Discussion in 'Other Health News and Research' started by Carrigon, May 16, 2012.

  1. Carrigon

    Carrigon Senior Member

    PA, USA
    Ever wonder just how long viruses, bacteria, fungi can live on surfaces in your home or out in the world? Here's how long.

    Most gram-positive bacteria, such as Enterococcus spp. (including VRE), Staphylococcus aureus (including MRSA), or Streptococcus pyogenes, survive for months on dry surfaces. Many gram-negative species, such as Acinetobacter spp., Escherichia coli, Klebsiella spp., Pseudomonas aeruginosa, Serratia marcescens, or Shigella spp., can also survive for months. A few others, such as Bordetella pertussis, Haemophilus influenzae, Proteus vulgaris, or Vibrio cholerae, however, persist only for days. Mycobacteria, including Mycobacterium tuberculosis, and spore-forming bacteria, including Clostridium difficile, can also survive for months on surfaces. Candida albicans as the most important nosocomial fungal pathogen can survive up to 4 months on surfaces. Persistence of other yeasts, such as Torulopsis glabrata, was described to be similar (5 months) or shorter (Candida parapsilosis, 14 days). Most viruses from the respiratory tract, such as corona, coxsackie, influenza, SARS or rhino virus, can persist on surfaces for a few days. Viruses from the gastrointestinal tract, such as astrovirus, HAV, polio- or rota virus, persist for approximately 2 months. Blood-borne viruses, such as HBV or HIV, can persist for more than one week. Herpes viruses, such as CMV or HSV type 1 and 2, have been shown to persist from only a few hours up to 7 days.

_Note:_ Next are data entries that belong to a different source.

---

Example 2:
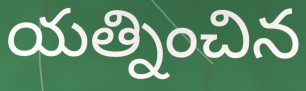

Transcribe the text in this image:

యత్నించిన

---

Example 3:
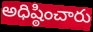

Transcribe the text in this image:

అధిష్ఠించారు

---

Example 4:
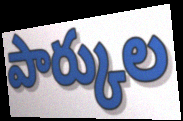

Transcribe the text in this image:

పార్కుల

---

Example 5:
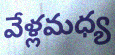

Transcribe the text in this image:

వేళ్లమధ్య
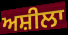
ਅਸ਼ੀਲਾ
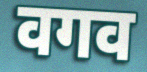
वगव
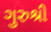
ગુરુશ્રી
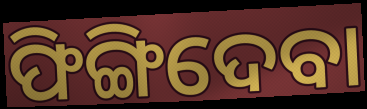
ଫିଙ୍ଗିଦେବା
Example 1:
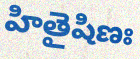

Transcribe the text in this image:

హితైషిణః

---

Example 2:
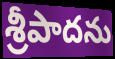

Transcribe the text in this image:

శ్రీపాదను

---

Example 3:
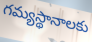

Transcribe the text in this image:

గమ్యస్థానాలకు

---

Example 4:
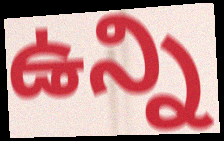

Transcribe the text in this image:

ఉన్ని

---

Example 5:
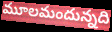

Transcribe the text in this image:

మూలమందున్నది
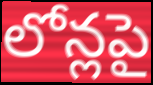
లోన్లపై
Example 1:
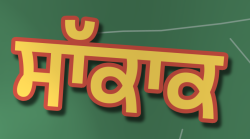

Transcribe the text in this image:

ਸਾੱਕਾਕ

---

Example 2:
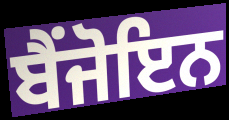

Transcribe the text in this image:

ਬੈਂਜੋਇਨ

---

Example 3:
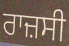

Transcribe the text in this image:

ਰਾਜ਼ਸੀ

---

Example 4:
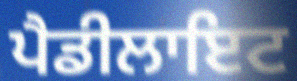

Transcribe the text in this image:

ਪੈਡੀਲਾਇਟ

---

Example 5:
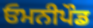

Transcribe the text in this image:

ਓਮਨੀਪੌਡ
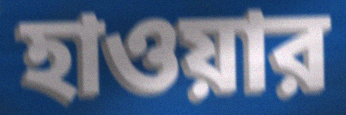
হাওয়ার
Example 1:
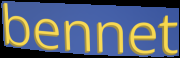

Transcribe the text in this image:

bennet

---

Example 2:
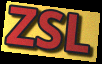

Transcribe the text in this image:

ZSL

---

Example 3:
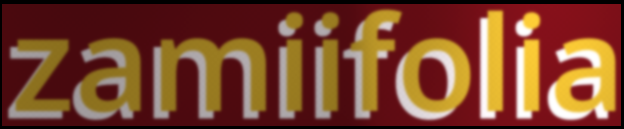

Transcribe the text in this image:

zamiifolia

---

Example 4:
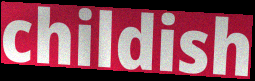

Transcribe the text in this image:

childish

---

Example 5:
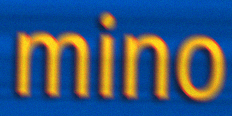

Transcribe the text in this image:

mino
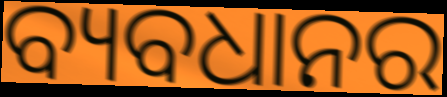
ବ୍ୟବଧାନର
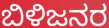
ಬಿಳಿಜನರ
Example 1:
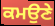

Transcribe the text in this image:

ਕਮਉਣੇ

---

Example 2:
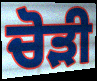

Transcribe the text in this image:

ਚੋੜੀ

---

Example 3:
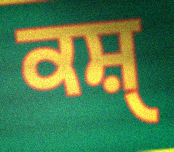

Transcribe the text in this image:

ਕਸ਼ੑ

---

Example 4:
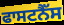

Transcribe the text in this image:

ਫਾਸਟਨੈੱਸ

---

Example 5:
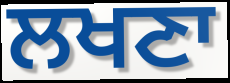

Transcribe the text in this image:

ਲਖਣਾ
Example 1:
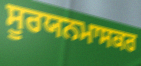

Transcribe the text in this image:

ਸੂਰਯਨਮਾਸਕਰ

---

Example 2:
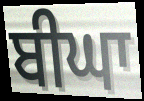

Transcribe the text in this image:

ਬੀਘਾ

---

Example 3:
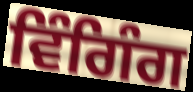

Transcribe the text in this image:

ਵਿੰਗਿੰਗ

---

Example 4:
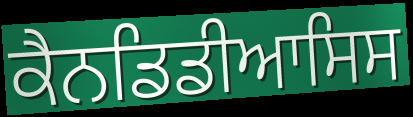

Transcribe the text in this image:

ਕੈਨਡਿਡੀਆਸਿਸ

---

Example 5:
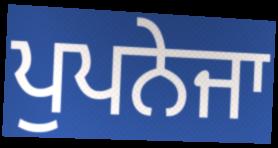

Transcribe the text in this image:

ਪੁਪਨੇਜਾ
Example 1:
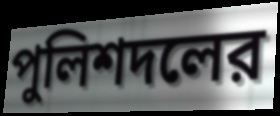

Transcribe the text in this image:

পুলিশদলের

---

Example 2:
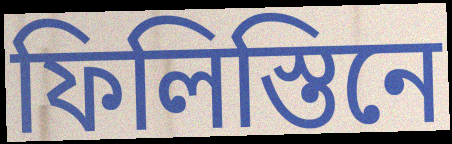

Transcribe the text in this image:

ফিলিস্তিনে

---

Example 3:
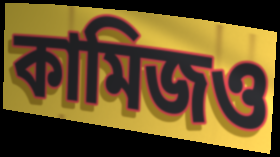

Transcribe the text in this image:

কামিজও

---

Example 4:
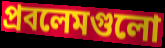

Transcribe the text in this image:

প্রবলেমগুলো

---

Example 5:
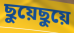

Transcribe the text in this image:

ছুয়েছুয়ে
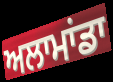
ਅਲਾਮਾਂਡਾ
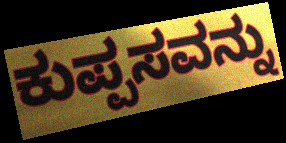
ಕುಪ್ಪಸವನ್ನು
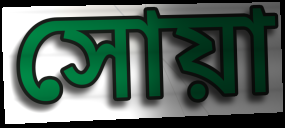
সোয়া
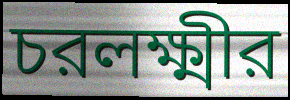
চরলক্ষ্মীর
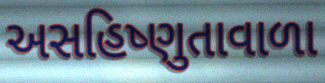
અસહિષ્ણુતાવાળા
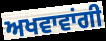
ਅਖਵਾਵਾਂਗੀ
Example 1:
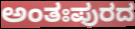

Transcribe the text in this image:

ಅಂತಃಪುರದ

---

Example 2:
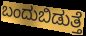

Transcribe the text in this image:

ಬಂದುಬಿಡುತ್ತೆ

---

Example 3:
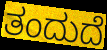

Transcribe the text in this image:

ತಂದುದೆ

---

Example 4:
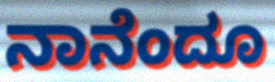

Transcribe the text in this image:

ನಾನೆಂದೂ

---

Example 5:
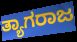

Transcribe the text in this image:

ತ್ಯಾಗರಾಜ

    The most common nosocomial pathogens may well survive or persist on surfaces for months and can thereby be a continuous source of transmission if no regular preventive surface disinfection is performed.
  2. Enid

    Enid Senior Member

    Devils aren't they, I saw a programme on Great Ormand Street and a fairly major operation with every precaution you can imagine there and the child died from an infection later despite antivirals, antibiotics, anti fungals. Very sad for the Docs - how much more we need to understand these blighters !.
  3. LaurelW

    LaurelW Senior Member

    Ewww. I'm going to do better at washing my hands.
  4. xchocoholic

    xchocoholic Senior Member

    I learned this first hand back when I was making kombucha tea. The containers I'd used
    for tea continued to grow scobies with anything I put in them. Even my pau d arco + olive leaf + clove
    tea formed a scoby. One round of bleach killed it tho.

    I wonder how resiliant we've made these by trying to kill them with lysol, bleach, etc ?

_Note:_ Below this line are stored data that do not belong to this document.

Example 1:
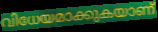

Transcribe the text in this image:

വിധേയമാക്കുകയാണ്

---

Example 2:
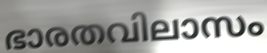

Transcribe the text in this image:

ഭാരതവിലാസം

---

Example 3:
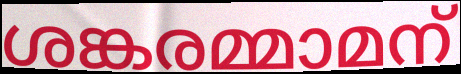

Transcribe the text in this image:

ശങ്കരമ്മാമന്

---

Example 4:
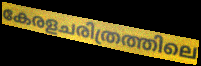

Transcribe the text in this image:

കേരളചരിത്രത്തിലെ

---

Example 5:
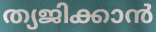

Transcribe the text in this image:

ത്യജിക്കാൻ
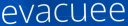
evacuee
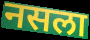
नसला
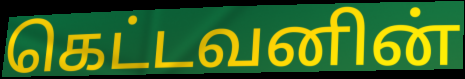
கெட்டவனின்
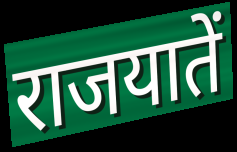
राजयातें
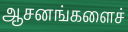
ஆசனங்களைச்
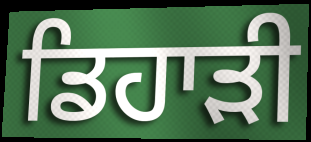
ਡਿਹਾੜੀ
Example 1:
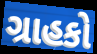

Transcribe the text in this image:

ગ્રાહકો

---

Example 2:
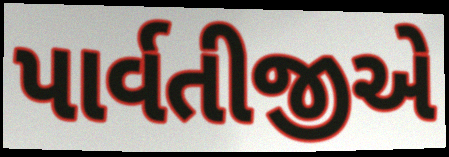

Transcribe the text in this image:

પાર્વતીજીએ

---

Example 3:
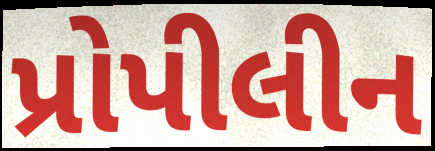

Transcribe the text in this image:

પ્રોપીલીન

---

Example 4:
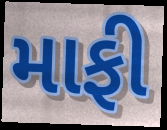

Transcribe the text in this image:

માફી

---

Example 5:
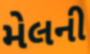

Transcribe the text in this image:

મેલની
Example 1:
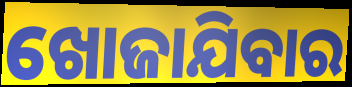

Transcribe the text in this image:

ଖୋଜାଯିବାର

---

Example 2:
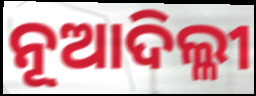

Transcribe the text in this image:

ନୂଆଦିଲ୍ଳୀ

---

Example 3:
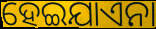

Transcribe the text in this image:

ହେଇଯାଏନା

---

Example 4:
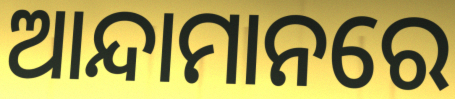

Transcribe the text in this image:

ଆନ୍ଦାମାନରେ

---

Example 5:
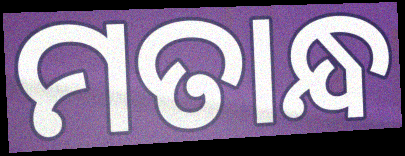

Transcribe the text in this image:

ମତାନ୍ଧ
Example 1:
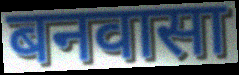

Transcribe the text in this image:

बनवासा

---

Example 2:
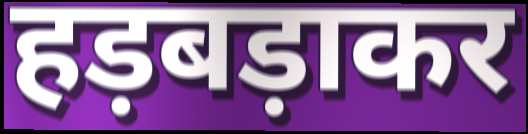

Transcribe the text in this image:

हड़बड़ाकर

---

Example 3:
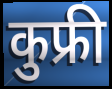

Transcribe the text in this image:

कुफ्री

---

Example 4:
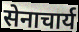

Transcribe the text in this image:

सेनाचार्य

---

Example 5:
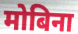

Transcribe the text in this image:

मोबिना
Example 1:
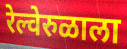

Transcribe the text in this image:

रेल्वेरुळाला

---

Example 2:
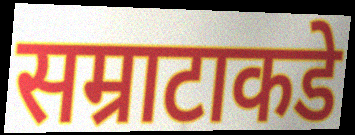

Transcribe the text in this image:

सम्राटाकडे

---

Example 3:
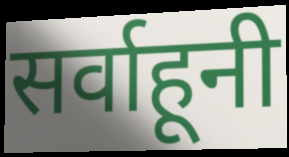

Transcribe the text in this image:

सर्वाहूनी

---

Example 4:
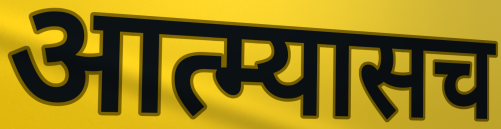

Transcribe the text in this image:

आत्म्यासच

    I just found out that my healthy dish washing soap won't cut meat fat either. I had to go back to using dawn.

    I just bleached all my kitchen ware this past sunday since I had h pylori and parasites a few months ago. What a pain that was ..

    Tc .. X
  5. Foggy


    I used to do research on human muscle tissue. I know how resilient bacteria, fungi etc are when it came to autoclave my equipment, however, prions are the worst. Instead of autoclaving at 121C, I had to go to 136C to kill the prions.

    Depends on how you wash hands to remove bugs etc. I find using that Purell gel stuff (the water free stuff) is just as effective as soap.